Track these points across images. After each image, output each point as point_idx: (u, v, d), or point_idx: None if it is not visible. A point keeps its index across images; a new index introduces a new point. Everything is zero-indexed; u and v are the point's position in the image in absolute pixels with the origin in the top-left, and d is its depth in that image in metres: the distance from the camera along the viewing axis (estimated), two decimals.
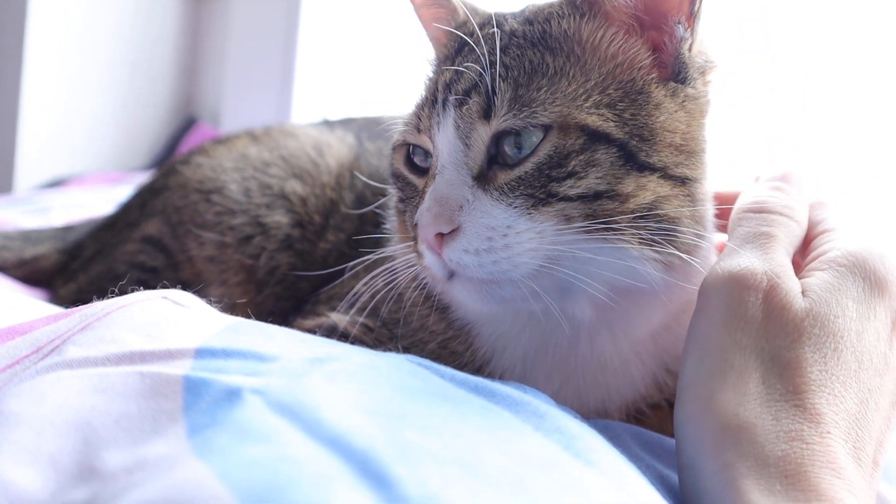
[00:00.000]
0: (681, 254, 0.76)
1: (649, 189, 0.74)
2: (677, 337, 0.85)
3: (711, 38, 0.83)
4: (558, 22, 0.81)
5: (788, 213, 0.78)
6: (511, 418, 0.61)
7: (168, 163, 1.35)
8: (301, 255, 1.14)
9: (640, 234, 0.74)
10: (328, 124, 1.38)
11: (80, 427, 0.54)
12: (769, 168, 0.86)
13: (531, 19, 0.83)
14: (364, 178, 1.15)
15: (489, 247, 0.73)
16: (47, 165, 2.31)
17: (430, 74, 0.96)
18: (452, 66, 0.82)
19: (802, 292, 0.70)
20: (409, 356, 0.71)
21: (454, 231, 0.74)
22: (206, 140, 1.37)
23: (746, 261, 0.72)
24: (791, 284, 0.70)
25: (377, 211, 1.04)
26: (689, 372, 0.71)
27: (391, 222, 0.96)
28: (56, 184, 2.24)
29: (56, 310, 0.91)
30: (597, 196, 0.73)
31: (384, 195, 1.05)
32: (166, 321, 0.67)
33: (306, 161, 1.22)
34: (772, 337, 0.68)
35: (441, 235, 0.74)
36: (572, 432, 0.61)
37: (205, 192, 1.18)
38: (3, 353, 0.64)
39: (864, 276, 0.72)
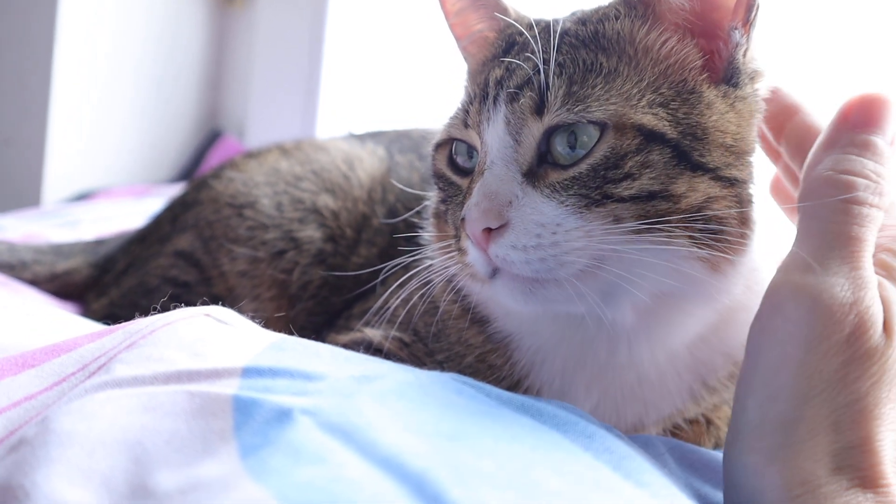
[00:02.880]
0: (728, 254, 0.75)
1: (700, 190, 0.74)
2: (714, 349, 0.84)
3: (762, 46, 0.83)
4: (612, 23, 0.81)
5: (880, 204, 0.68)
6: (561, 439, 0.60)
7: (199, 177, 1.35)
8: (334, 269, 1.14)
9: (689, 233, 0.73)
10: (359, 137, 1.38)
11: (131, 446, 0.54)
12: (855, 106, 0.73)
13: (584, 20, 0.83)
14: (399, 185, 1.15)
15: (537, 244, 0.72)
16: (75, 179, 2.33)
17: (466, 82, 0.96)
18: (502, 62, 0.82)
19: (885, 322, 0.63)
20: (453, 374, 0.71)
21: (502, 227, 0.73)
22: (236, 154, 1.37)
23: (835, 284, 0.64)
24: (877, 315, 0.63)
25: (412, 220, 1.03)
26: (752, 414, 0.66)
27: (428, 230, 0.96)
28: (83, 197, 2.26)
29: (93, 325, 0.92)
30: (650, 196, 0.73)
31: (416, 208, 1.05)
32: (211, 339, 0.67)
33: (337, 175, 1.22)
34: (850, 381, 0.62)
35: (488, 231, 0.74)
36: (621, 452, 0.61)
37: (237, 207, 1.18)
38: (49, 371, 0.65)
39: None
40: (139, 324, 0.70)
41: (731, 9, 0.78)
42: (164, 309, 1.15)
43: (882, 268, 0.67)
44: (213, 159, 2.69)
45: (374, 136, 1.38)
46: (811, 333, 0.63)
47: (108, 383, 0.60)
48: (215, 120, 2.98)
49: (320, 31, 2.73)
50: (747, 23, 0.78)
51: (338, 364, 0.65)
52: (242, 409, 0.55)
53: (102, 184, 2.42)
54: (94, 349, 0.67)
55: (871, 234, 0.66)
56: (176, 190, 2.26)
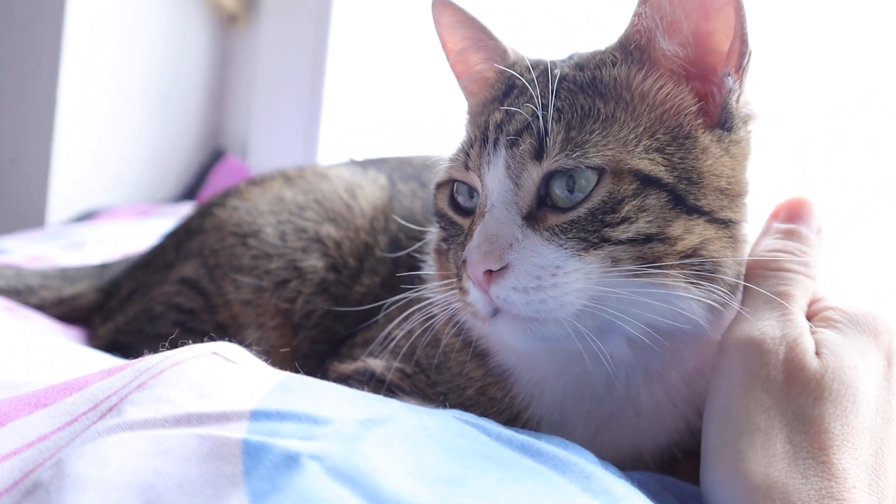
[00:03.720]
0: (723, 294, 0.78)
1: (696, 232, 0.76)
2: (710, 381, 0.86)
3: (755, 89, 0.85)
4: (609, 69, 0.83)
5: (805, 272, 0.80)
6: (559, 480, 0.62)
7: (203, 203, 1.37)
8: (336, 298, 1.16)
9: (685, 274, 0.76)
10: (361, 164, 1.39)
11: (143, 490, 0.55)
12: (784, 206, 0.88)
13: (581, 65, 0.85)
14: (399, 220, 1.16)
15: (538, 285, 0.74)
16: (79, 198, 2.34)
17: (467, 119, 0.97)
18: (502, 106, 0.84)
19: (816, 351, 0.73)
20: (456, 412, 0.73)
21: (503, 269, 0.75)
22: (240, 180, 1.38)
23: (765, 325, 0.75)
24: (808, 345, 0.73)
25: (413, 255, 1.05)
26: (714, 434, 0.73)
27: (429, 265, 0.97)
28: (87, 216, 2.27)
29: (102, 358, 0.93)
30: (647, 239, 0.75)
31: (418, 239, 1.06)
32: (219, 379, 0.68)
33: (340, 204, 1.23)
34: (794, 396, 0.70)
35: (489, 273, 0.76)
36: (618, 494, 0.62)
37: (241, 236, 1.20)
38: (62, 410, 0.66)
39: (864, 328, 0.75)
40: (148, 362, 0.71)
41: (724, 54, 0.80)
42: (170, 337, 1.18)
43: (824, 321, 0.77)
44: (216, 178, 2.70)
45: (377, 164, 1.39)
46: (749, 362, 0.73)
47: (120, 426, 0.61)
48: (218, 139, 2.99)
49: (323, 51, 2.75)
50: (740, 69, 0.81)
51: (343, 405, 0.67)
52: (252, 453, 0.57)
53: (106, 203, 2.43)
54: (104, 388, 0.68)
55: (798, 291, 0.78)
56: (179, 209, 2.29)
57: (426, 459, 0.59)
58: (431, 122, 2.43)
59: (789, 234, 0.84)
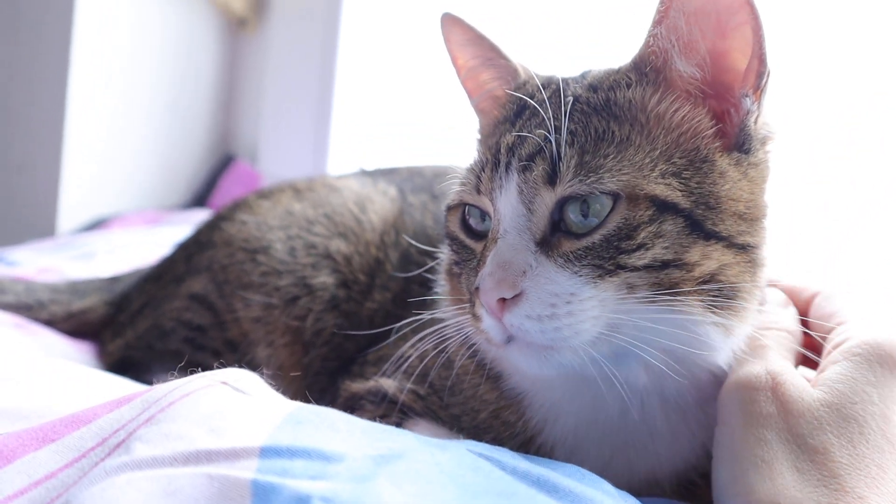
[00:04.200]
0: (741, 319, 0.77)
1: (714, 258, 0.75)
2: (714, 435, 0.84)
3: (772, 110, 0.83)
4: (623, 91, 0.81)
5: (774, 326, 0.84)
6: None
7: (213, 216, 1.36)
8: (347, 315, 1.14)
9: (702, 300, 0.74)
10: (370, 175, 1.38)
11: None
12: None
13: (595, 86, 0.83)
14: (410, 240, 1.15)
15: (552, 313, 0.73)
16: (89, 205, 2.33)
17: (478, 139, 0.96)
18: (513, 128, 0.83)
19: (813, 385, 0.75)
20: (470, 444, 0.71)
21: (517, 297, 0.74)
22: (250, 193, 1.37)
23: (748, 369, 0.78)
24: (795, 379, 0.75)
25: (425, 275, 1.04)
26: (723, 474, 0.74)
27: (441, 286, 0.96)
28: (97, 224, 2.26)
29: (110, 381, 0.92)
30: (664, 266, 0.74)
31: (429, 254, 1.05)
32: (228, 412, 0.67)
33: (349, 218, 1.22)
34: (792, 426, 0.71)
35: (503, 300, 0.74)
36: None
37: (250, 252, 1.18)
38: (69, 445, 0.65)
39: (881, 361, 0.74)
40: (157, 392, 0.70)
41: (741, 72, 0.78)
42: (179, 354, 1.17)
43: (844, 353, 0.77)
44: (226, 184, 2.70)
45: (386, 174, 1.38)
46: (742, 402, 0.75)
47: (128, 465, 0.60)
48: (227, 145, 2.98)
49: (332, 54, 2.74)
50: (758, 89, 0.79)
51: (355, 439, 0.66)
52: (261, 495, 0.56)
53: (116, 210, 2.43)
54: (112, 421, 0.67)
55: (773, 342, 0.81)
56: (189, 216, 2.28)
57: (439, 499, 0.58)
58: (441, 127, 2.42)
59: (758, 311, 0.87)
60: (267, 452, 0.61)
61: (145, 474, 0.59)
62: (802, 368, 0.85)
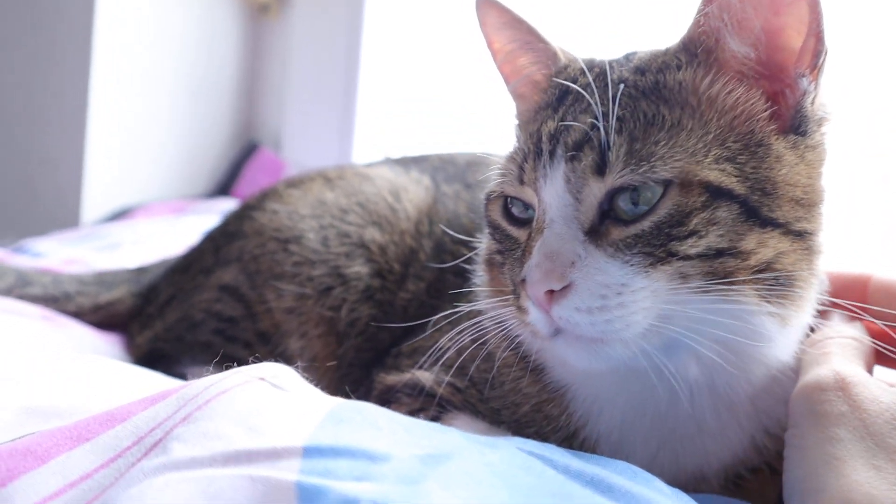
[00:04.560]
0: (798, 308, 0.75)
1: (770, 246, 0.72)
2: (777, 398, 0.82)
3: (829, 90, 0.80)
4: (673, 73, 0.78)
5: (837, 335, 0.80)
6: None
7: (240, 205, 1.34)
8: (381, 305, 1.12)
9: (758, 289, 0.72)
10: (401, 163, 1.35)
11: None
12: None
13: (643, 69, 0.80)
14: (445, 229, 1.12)
15: (602, 305, 0.70)
16: (113, 195, 2.33)
17: (516, 125, 0.93)
18: (555, 114, 0.79)
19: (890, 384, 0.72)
20: (519, 442, 0.69)
21: (565, 288, 0.71)
22: (278, 182, 1.35)
23: (815, 372, 0.75)
24: (868, 379, 0.72)
25: (461, 265, 1.01)
26: (793, 474, 0.71)
27: (480, 277, 0.93)
28: (121, 214, 2.26)
29: (144, 375, 0.91)
30: (718, 254, 0.71)
31: (464, 243, 1.02)
32: (267, 410, 0.65)
33: (384, 207, 1.19)
34: (869, 425, 0.68)
35: (551, 292, 0.71)
36: None
37: (282, 241, 1.16)
38: (104, 444, 0.63)
39: None
40: (193, 389, 0.68)
41: (796, 51, 0.75)
42: (210, 345, 1.15)
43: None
44: (250, 172, 2.68)
45: (418, 163, 1.35)
46: (813, 404, 0.72)
47: (167, 465, 0.58)
48: (251, 132, 2.96)
49: (357, 40, 2.70)
50: (815, 68, 0.76)
51: (399, 438, 0.63)
52: (307, 497, 0.54)
53: (140, 199, 2.42)
54: (148, 419, 0.65)
55: (836, 349, 0.78)
56: (213, 205, 2.27)
57: (491, 502, 0.55)
58: (467, 114, 2.39)
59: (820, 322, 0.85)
60: (310, 452, 0.59)
61: (184, 475, 0.57)
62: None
···
:: Task goal ::
Every line above from the line with "4: (558, 22, 0.81)" to the line with "17: (430, 74, 0.96)" is wanted, ends included; write them out exactly and add no other line.

:: Answer space ::
4: (558, 22, 0.81)
5: (788, 213, 0.78)
6: (511, 418, 0.61)
7: (168, 163, 1.35)
8: (301, 255, 1.14)
9: (640, 234, 0.74)
10: (328, 124, 1.38)
11: (80, 427, 0.54)
12: (769, 168, 0.86)
13: (531, 19, 0.83)
14: (364, 178, 1.15)
15: (489, 247, 0.73)
16: (47, 165, 2.31)
17: (430, 74, 0.96)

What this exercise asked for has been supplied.